Judge Monroe relied on the fact that Rule 3001(e) required a transferee to provide evidence of the transfer if someone else had already filed a proof of claim. He stated that “this court should not impose any additional requirement on a claim transferee that does not appear in the Rules of Bankruptcy Procedure or the statute itself.” This argument fails to recognize the difference between the two circumstances. Where one creditor has already filed a claim and a second creditor also files the same claim, there must be a procedure to choose between the two competing claimants. Rule 3001(e) serves to resolve disputes between creditors.

On the other hand, when a stranger appears claiming to own the debt, the issue is whether the putative claimant is the rightful creditor or an imposter.

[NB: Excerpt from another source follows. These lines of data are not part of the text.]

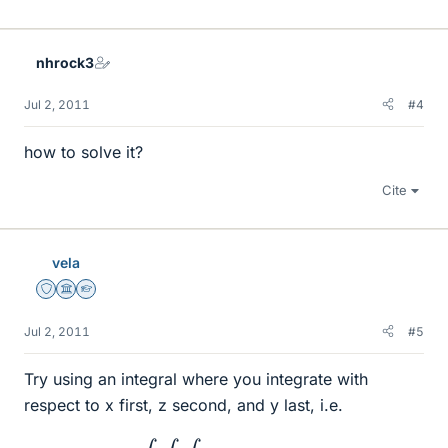
nhrock3
Jul 2, 2011
#4
how to solve it?
Cite
vela
Staff Emeritus
Science Advisor
Homework Helper
Jul 2, 2011
#5
Try using an integral where you integrate with
respect to x first, z second, and y last, i.e.
∫
∫
∫
(
⋯
)
d
x
d
z
d
y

If the legitimate creditor fails to file a claim, this should not mean that any opportunistic party should be able to step in and file a claim for their own account. Owning the claim is the central fact of being a creditor so that this should not be too much to ask.

Judge Monroe was apparently willing to take it on faith that a person in possession of the account statements was a legitimate assignee rather than an interloper. If a person claiming to be an assignee files a claim and includes copies of the account statements, there are four likely possibilities:

(1) The person is a legitimate assignee and obtained the statements from the original creditor;
(2) The person received a legitimate assignment of the claim but then assigned it on to a third party;
(3) The person hacked into the legitimate creditor’s computer and appropriated the data; or
(4) The person obtained the statements from the debtor (either through trickery or through more low tech methods such as going through the debtor’s trash).

Of these possibilities, the first is the most likely and the others are likely to be smoked out by appearance of a competing creditor. Additionally, the criminal penalties for filing a false proof of claim combined with the probability of getting caught should deter most scam artists. On the other hand, requiring a legitimate assignee to prove its ownership of the claim may cause some proper claims to be denied due to lack of documentation. As a matter of efficiency (rather than strict legal construction), using possession of the account statements as a substitute for proof of assignment will probably lead to allowance of more legitimate claims than the alternative.


Weldon Ponder said...

I totally disagree with the premise that a creditor filing a proof of claim should be given a free pass on proving its ownership of the claim. That is a vital link in proving up the validity of the debt (as in "owner and holder of the note"). If the poor debtor wants to argue that he's paid all or a part of the debt, he's got to produce documentation from his financial records (canceled checks, etc.). Why should the creditor or its assignee, whose record-keeping capabilities are immensely greater than that of the individual cardholder, get by with less of a burden?

Greg Phillips said...

When a "previously unknown entity" shows up in Court asking for money, shouldn't our first question ask if this entity has standing? If so, these cases might have come out differently. Section 501(a) and Rule 3001(a) make reference to a "creditor" not an "entity." Section 101(10)(A) defines creditor as "an entity that has a claim against the debtor..." The term "claim" is defined in Section 101(5)(A) as a "right to payment..." These definitions also apply to Rule 3001 per Rule 9001. To have standing, wouldn't an entity that is previously unknown to the debtor have to present evidence that it has "a right to payment against the debtor?" I don't have any cases right at hand, but I'm pretty sure the Bankruptcy Court applies state law in determining contract rights. If so, Texas law does not get lost in the claims determination process because a "right to payment against the debtor" turns on both the debtor's contractual obligation and the existence of a valid assignment. As for industry standards, I believe that if the Courts would require the eCasts of the world to presesnt a valid assignment, they could figure out a way to do it.